O presidente Luiz Inácio Lula da Silva conversou por telefone, na manhã desta segunda-feira (26), com o presidente dos Estados Unidos, Donald Trump. No diálogo, que durou cerca de 50 minutos, Lula sugeriu que a Palestina tenha um assento no Conselho da Paz, órgão idealizado, criado e presidido por Trump, e defendeu que o colegiado trate exclusivamente das questões relacionadas à Faixa de Gaza.
O conteúdo da conversa foi divulgado pelo Palácio do Planalto. Segundo o governo brasileiro, Lula também aproveitou o contato para reiterar uma posição antiga da diplomacia do país: a necessidade de uma reforma ampla da Organização das Nações Unidas (ONU), com a ampliação do número de membros permanentes do Conselho de Segurança.
Apesar de ter sido convidado a integrar o Conselho da Paz, Lula ainda não confirmou a participação do Brasil. Na semana passada, durante um evento em Salvador, o presidente fez críticas públicas à iniciativa, afirmando que Trump estaria tentando criar “uma nova ONU” sob controle dos Estados Unidos.
Venezuela entra na pauta
A situação da Venezuela também foi tema da conversa. Lula voltou a defender a manutenção da paz no continente e reiterou que soluções para a crise venezuelana devem priorizar a estabilidade regional e evitar novos conflitos.
Além disso, o presidente brasileiro propôs reforçar a cooperação entre Brasil e Estados Unidos no combate ao crime organizado, com foco em lavagem de dinheiro, tráfico de armas e congelamento de ativos de grupos criminosos. De acordo com o Planalto, a proposta foi bem recebida por Trump, que demonstrou interesse no intercâmbio de dados financeiros entre os dois países.

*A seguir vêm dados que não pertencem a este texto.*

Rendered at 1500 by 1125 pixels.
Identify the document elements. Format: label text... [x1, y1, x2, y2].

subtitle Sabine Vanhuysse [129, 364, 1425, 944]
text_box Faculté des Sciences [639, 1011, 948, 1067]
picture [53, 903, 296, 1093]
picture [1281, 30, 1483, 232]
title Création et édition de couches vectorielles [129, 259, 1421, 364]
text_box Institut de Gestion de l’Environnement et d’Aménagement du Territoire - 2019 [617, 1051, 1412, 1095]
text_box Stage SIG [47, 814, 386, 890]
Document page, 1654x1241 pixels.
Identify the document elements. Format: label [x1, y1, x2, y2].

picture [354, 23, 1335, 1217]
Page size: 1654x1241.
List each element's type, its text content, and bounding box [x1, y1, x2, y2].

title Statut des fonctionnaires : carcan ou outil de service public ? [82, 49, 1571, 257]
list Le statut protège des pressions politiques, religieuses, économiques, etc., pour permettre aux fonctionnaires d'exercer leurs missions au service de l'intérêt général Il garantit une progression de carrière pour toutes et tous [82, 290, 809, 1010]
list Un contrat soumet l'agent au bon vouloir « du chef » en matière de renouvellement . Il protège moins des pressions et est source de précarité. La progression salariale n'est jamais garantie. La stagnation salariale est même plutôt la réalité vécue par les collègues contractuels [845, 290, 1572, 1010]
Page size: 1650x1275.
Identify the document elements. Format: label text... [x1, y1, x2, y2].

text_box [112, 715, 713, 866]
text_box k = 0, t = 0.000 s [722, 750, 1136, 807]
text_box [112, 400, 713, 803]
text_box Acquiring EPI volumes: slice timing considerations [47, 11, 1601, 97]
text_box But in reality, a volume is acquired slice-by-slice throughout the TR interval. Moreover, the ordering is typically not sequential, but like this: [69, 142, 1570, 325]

Relação econômica e tarifas
Na área econômica, os dois presidentes destacaram o momento de aproximação entre Brasil e EUA. Trump afirmou que o crescimento das duas economias é positivo para toda a região, enquanto Lula ressaltou os efeitos do diálogo recente entre os governos.
Segundo o Planalto, ambos celebraram o levantamento de parte significativa das tarifas impostas a produtos brasileiros, medida adotada pelos Estados Unidos após reuniões bilaterais realizadas nos últimos meses.
Encontros recentes e próxima visita
Lula e Trump se encontraram pessoalmente pela primeira vez em setembro, durante a Assembleia Geral da ONU, em Nova York, em um encontro rápido. Na ocasião, o presidente norte-americano afirmou ter tido uma “química excelente” com o brasileiro.
O segundo encontro ocorreu em outubro, durante a 47ª Cúpula da Asean, na Malásia, quando os dois conseguiram conversar de forma mais longa. O chanceler brasileiro Mauro Vieira classificou a reunião como “muito positiva”. Um mês depois, os EUA anunciaram a retirada de uma sobretaxa de 40% sobre diversos produtos brasileiros.
No telefonema desta segunda-feira, ficou acertada uma visita de Lula aos Estados Unidos, ainda sem data definida. A viagem deve ocorrer após compromissos internacionais do presidente brasileiro na Índia e na Coreia do Sul, previstos para fevereiro.